Saket Misra
Finance Minister Nirmala Sitharaman’s recent presentation announcing growth supporting measures was a “taking charge” moment. It was “roll-up sleeves and act” rather than a roll back that detractors called it.
Benefitting from her business experience, she did not dither in recognizing threats to growth and offered a dynamic response. Her approach was holistic – there were sops for a few sectors and a bouquet of actions to push broad-based growth recovery. Over the next 18 months, the FM needs to undertake structural changes including some that may be opposed by entrenched interest groups.
The challenges facing the economy are known – and increasingly blown into a frenzy. The key issues are a slowdown in demand exacerbated by a global lowdown; lack of adequate liquidity and a stressed financial sector; fall in investment, savings and profitability, which are interlinked and feed off each other. It is a testing situation but hyperventilating panic will not resolve it.
The answers do not lie in misplaced populism, nationalization and unfettered PSU growth. Indeed, these factors led to India’s pledging of gold in 1991 and continue to handicap us with structural inefficiencies. We need policy responses that recognize the interlinkages in the economy and facilitate entrepreneurship.
Profits and entrepreneurship start a virtuous cycle: Profits are considered a bad word in India. Just see the high tax rates, and the number of licenses and approvals that are required to run a business. These hindrances to the pursuit of profit must go.
Our corporate profitability is abysmal. It leads to depressed investments and low credit offtake resulting in a vicious cycle that eventually hurts growth. We need lower taxes covering a larger percentage of value rather than number of taxpayers. Similarly, investments and new businesses need to be given material tax breaks and incentives. There is enough slack in government spending that can be cut to compensate for any revenue shortfall from these tax breaks.
One Facebook or Google that emerges out of India will make up for all notional tax losses, and ignite growth and employment. Regulators need to be more business friendly. The PM’s recent signaling in this regard needs to be replicated by the rest of the government. The government should also institute strong anti-monopoly measures as startups and small entrepreneurial businesses need protection from powerful incumbents.
Fiscal stimulus counts: We have been blinkered into overreliance on monetary policy. Mere interest rate reductions will not revive demand.
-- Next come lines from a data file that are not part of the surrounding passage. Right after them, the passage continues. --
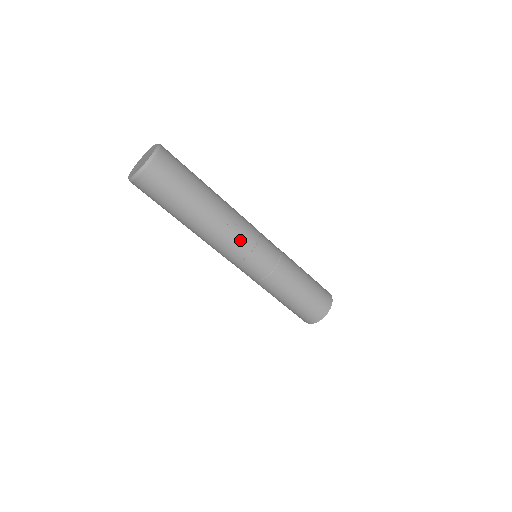
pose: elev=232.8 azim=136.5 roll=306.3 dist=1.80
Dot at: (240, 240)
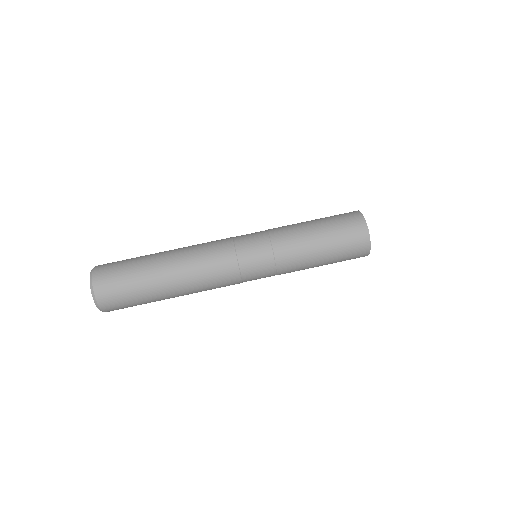
Dot at: occluded
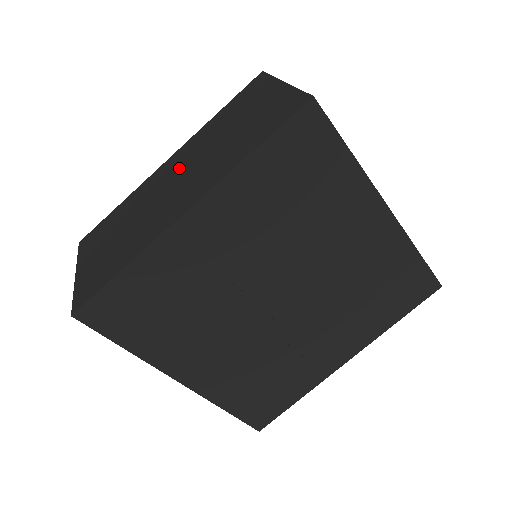
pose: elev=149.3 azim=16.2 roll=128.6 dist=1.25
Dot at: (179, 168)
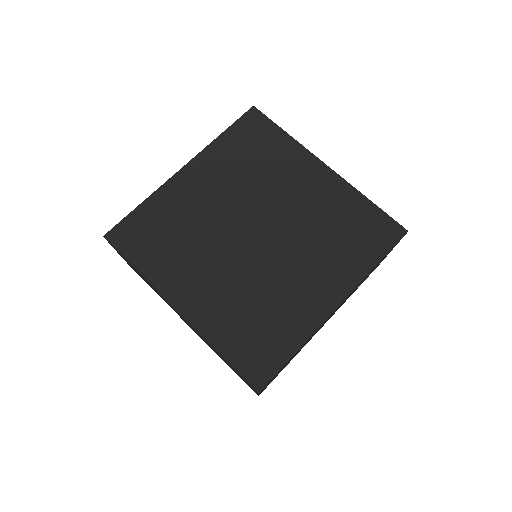
Dot at: occluded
We have to place money in the hands of companies and consumers to invest and spend whether with tweaks to MNREGA, selective, high employment generating public spending, incentives to farmers to improve crop diversification and productivity and so on. Reduce the focus on fiscal deficit targets till growth is on track. Beautiful graphs to impress the IMF do not help an economy recover.
Limit “real” government borrowing: While conventional government borrowings have been disciplined, public sector enterprises continue to borrow heavily. The crowding out will only intensify even more as public sector lenders seek to protect themselves from vigilance investigations by increasing their lending to PSUs. There is an immediate need to measure and limit actual, aggregate government borrowing coupled with monetization of productive assets to generate resources for new investments.
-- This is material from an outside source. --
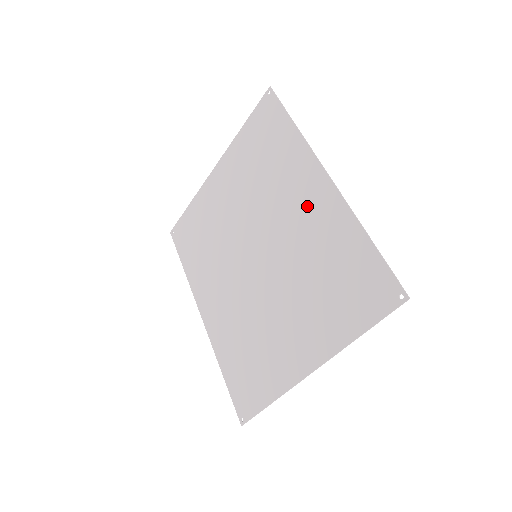
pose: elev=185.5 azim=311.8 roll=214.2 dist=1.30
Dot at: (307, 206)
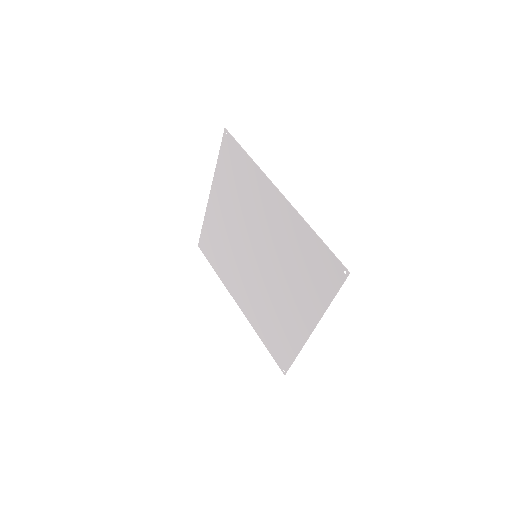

Disinvestment: Two streams are needed. One, the reduction of government stakes in private companies. Second, sale of assets in the PSU sector. This cannot be done by one PSUs buying another. That is a fruitless exercise. For instance, there is little commercial or strategic rationale in handicapping LIC with IDBI Bank. PSUs must quit some businesses. For example, we do not need multiple PSUs offering telecom infrastructure with poor returns. Find innovative ways to exit non-core operations.
Revive and restructure the financial system: Timely credit availability is a major overhang on growth. The FM has taken the brave decision to merge and consolidate PSBs. This should create stronger banks to support the dream of Indian becoming a $5 trillion economy by 2024. In the interregnum, there will be some slowing of operations in these banks. NBFCs, battered post the IL&FS crisis must step in. RBI should directly provide liquidity to NBFCs on the lines of the US Federal Reserve’s Troubled Asset Relief Programme (TARP). This can be at commercial rates, against security of viable assets and with a finite sunset. Once basic liquidity is assured, private capital will follow.
Alternative to China: Presently, Vietnam, Thailand and some other economies are benefiting from the shift in manufacturing away from China due to its trade tensions with the US. Instead of passively waiting, we need to grab manufacturing proactively the old-fashioned way – make a list of the top 500 western manufacturers in China and provide specific incentives to each to set up or expand manufacturing in India.
Prepare for a changed economy: Jobs over the next 50 years depend on a new economy driven by technology and data rather than conventional manufacturing. An urgent and important first step is a robust data localization regime. What banning Facebook and Google did in China can be replicated with exponentially greater returns if we localize data and provide the ecosystem for developing AI businesses.
Saket Misra is an investment banker. Views are personal.